Judge Jordan goes for the even-tempered approach, expressing his disappointment in the anger from Judge Pryor's opinion, calling him out by name over and over again:
We respect the passionate dissenting views of our colleague, Judge William Pryor. Yet we suspect that Judge Pryor’s real disagreement is with Magwood and our prior decision in Insignares.
***
Finally, to the extent that Judge Pryor is suggesting that we are in some way trying to undermine AEDPA, such an accusation is as disappointing as it is wrong. As the Seventh Circuit recently noted, see Kramer v.

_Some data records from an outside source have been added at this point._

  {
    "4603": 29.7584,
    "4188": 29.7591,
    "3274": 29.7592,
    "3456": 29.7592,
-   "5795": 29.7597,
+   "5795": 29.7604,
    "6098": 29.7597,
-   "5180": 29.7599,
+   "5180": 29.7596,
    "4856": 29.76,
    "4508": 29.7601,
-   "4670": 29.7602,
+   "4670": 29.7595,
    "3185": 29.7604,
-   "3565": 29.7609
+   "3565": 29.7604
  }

United States, 797 F.3d 493, 502 (7th Cir. 2015), reasonable jurists can disagree about what constitutes a new judgment under Magwood. We have tried to faithfully apply AEDPA and Magwood in light of binding circuit precedent, and that binding circuit precedent is Insignares. We believe we have  accomplished that task, Judge Pryor’s protests notwithstanding.

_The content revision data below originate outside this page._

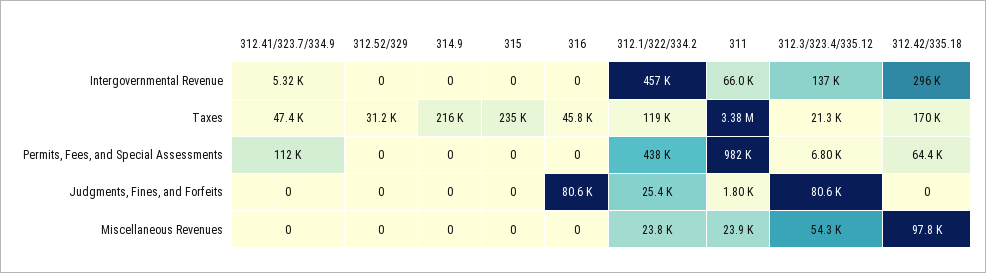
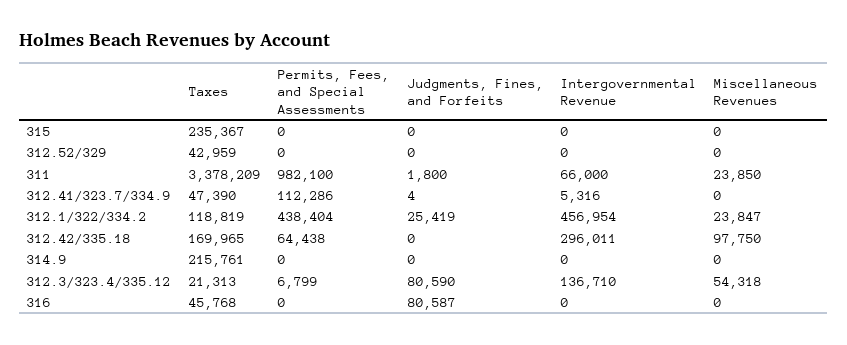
  {
    "312.41/323.7/334.9": {
      "Intergovernmental Revenue": 5316,
      "Taxes": 47390,
      "Permits, Fees, and Special Assessments": 112286,
-     "Judgments, Fines, and Forfeits": 0,
+     "Judgments, Fines, and Forfeits": 4,
      "Miscellaneous Revenues": 0
    },
    "312.52/329": {
      "Intergovernmental Revenue": 0,
-     "Taxes": 31200,
+     "Taxes": 42959,
      "Permits, Fees, and Special Assessments": 0,
      "Judgments, Fines, and Forfeits": 0,
      "Miscellaneous Revenues": 0
    },
    "314.9": {
      "Intergovernmental Revenue": 0,
      "Taxes": 215761,
      "Permits, Fees, and Special Assessments": 0,
      "Judgments, Fines, and Forfeits": 0,
      "Miscellaneous Revenues": 0
    },
    "315": {
      "Intergovernmental Revenue": 0,
      "Taxes": 235367,
      "Permits, Fees, and Special Assessments": 0,
      "Judgments, Fines, and Forfeits": 0,
      "Miscellaneous Revenues": 0
    },
    "316": {
      "Intergovernmental Revenue": 0,
      "Taxes": 45768,
      "Permits, Fees, and Special Assessments": 0,
      "Judgments, Fines, and Forfeits": 80587,
      "Miscellaneous Revenues": 0
    },
    "312.1/322/334.2": {
      "Intergovernmental Revenue": 456954,
      "Taxes": 118819,
      "Permits, Fees, and Special Assessments": 438404,
      "Judgments, Fines, and Forfeits": 25419,
      "Miscellaneous Revenues": 23847
    },
    "311": {
      "Intergovernmental Revenue": 66000,
      "Taxes": 3378209,
      "Permits, Fees, and Special Assessments": 982100,
      "Judgments, Fines, and Forfeits": 1800,
      "Miscellaneous Revenues": 23850
    },
    "312.3/323.4/335.12": {
      "Intergovernmental Revenue": 136710,
      "Taxes": 21313,
      "Permits, Fees, and Special Assessments": 6799,
      "Judgments, Fines, and Forfeits": 80590,
      "Miscellaneous Revenues": 54318
    },
    "312.42/335.18": {
      "Intergovernmental Revenue": 296011,
      "Taxes": 169965,
      "Permits, Fees, and Special Assessments": 64438,
      "Judgments, Fines, and Forfeits": 0,
      "Miscellaneous Revenues": 97750
    }
  }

And the visiting judge, District Judge Haikala, calls out Judge Pryor on his appeal to emotions.  Her concurrence begins like this:
Judge Pryor and Judge Jordan have prepared thorough opinions in this case. I have studied both opinions. I agree with Judge Pryor that this case is not hard. I agree with Judge Jordan’s analysis of the issue presented to the Court. Like Judge Jordan, I conclude that the rationale of Insignares v. Sec’y, Fla. Dep’t of Corr., 755 F.3d 1273 (11th Cir. 2014), requires reversal. I write separately to address a few points in Judge Pryor’s opinion. In his opinion, Judge Pryor describes Mr. Patterson’s reprehensible criminal behavior. Minority Op. at 2-3. There is no doubt that the conduct that gave rise to Mr. Patterson’s conviction and sentence is heinous, but that conduct has no bearing
upon the legal standard that governs the issue before the Court. As the United States Supreme Court wrote in Chessman v. Teets: “On many occasions this Court has found it necessary to say that the requirements of the Due Process Clause of the Fourteenth Amendment must be respected, no matter how heinous the crime in question and no matter how guilty an accused may ultimately be found to be after guilt has been established in accordance with the procedure demanded by the Constitution.” 354 U.S. 156, 165 (1957).